Below are entries. Give back exactly the lines from the one containing "registration statement concerning" through the one containing "ervances in our school.", inclusive, without the pictures.

THE INPUT:
========================================

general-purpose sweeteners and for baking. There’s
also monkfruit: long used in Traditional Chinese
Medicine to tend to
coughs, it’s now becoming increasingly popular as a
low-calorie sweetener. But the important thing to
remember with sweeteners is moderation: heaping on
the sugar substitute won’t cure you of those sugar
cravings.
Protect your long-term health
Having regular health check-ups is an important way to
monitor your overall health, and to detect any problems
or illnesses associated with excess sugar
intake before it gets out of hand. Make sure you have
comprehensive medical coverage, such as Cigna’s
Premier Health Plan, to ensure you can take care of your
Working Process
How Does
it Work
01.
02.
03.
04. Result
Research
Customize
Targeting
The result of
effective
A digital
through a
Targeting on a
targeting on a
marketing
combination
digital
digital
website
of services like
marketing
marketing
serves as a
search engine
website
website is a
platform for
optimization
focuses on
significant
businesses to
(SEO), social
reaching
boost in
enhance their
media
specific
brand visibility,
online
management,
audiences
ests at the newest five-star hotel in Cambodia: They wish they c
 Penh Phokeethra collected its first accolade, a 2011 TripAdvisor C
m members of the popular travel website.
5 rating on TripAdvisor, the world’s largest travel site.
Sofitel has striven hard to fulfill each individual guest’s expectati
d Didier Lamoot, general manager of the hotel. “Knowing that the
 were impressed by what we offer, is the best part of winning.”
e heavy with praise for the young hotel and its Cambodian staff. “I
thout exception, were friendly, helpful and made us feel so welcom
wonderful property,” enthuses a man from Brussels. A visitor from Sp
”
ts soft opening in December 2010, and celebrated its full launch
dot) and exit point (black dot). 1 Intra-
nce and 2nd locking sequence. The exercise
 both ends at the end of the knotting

========================================

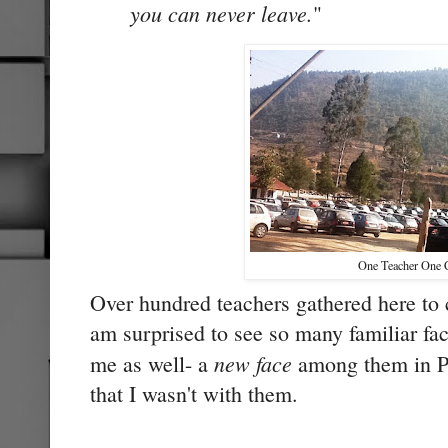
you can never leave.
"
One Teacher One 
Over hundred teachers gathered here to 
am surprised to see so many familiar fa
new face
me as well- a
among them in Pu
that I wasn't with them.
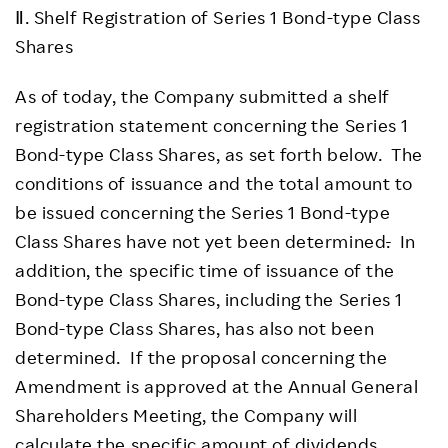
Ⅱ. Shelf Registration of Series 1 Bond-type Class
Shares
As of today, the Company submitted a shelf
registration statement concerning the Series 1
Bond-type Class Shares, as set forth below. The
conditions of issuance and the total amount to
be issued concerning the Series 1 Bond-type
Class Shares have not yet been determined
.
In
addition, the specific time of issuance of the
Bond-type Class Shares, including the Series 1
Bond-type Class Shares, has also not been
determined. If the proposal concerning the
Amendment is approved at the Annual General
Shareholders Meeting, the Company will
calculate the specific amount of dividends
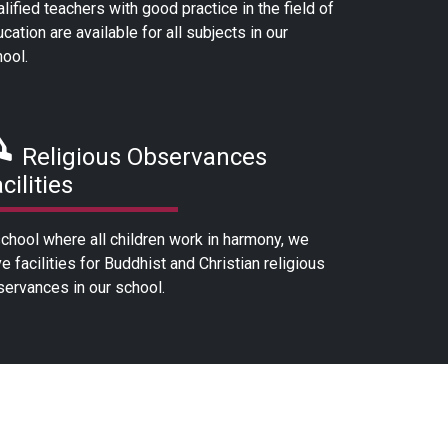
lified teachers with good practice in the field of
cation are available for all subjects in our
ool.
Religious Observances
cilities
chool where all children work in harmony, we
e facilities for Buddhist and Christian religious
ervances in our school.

========================================

EXPECTED ANSWER:
registration statement concerning the Series 1
Bond-type Class Shares, as set forth below. The
conditions of issuance and the total amount to
be issued concerning the Series 1 Bond-type
Class Shares have not yet been determined
.
In
addition, the specific time of issuance of the
Bond-type Class Shares, including the Series 1
Bond-type Class Shares, has also not been
determined. If the proposal concerning the
Amendment is approved at the Annual General
Shareholders Meeting, the Company will
calculate the specific amount of dividends
lified teachers with good practice in the field of
cation are available for all subjects in our
ool.
Religious Observances
cilities
chool where all children work in harmony, we
e facilities for Buddhist and Christian religious
ervances in our school.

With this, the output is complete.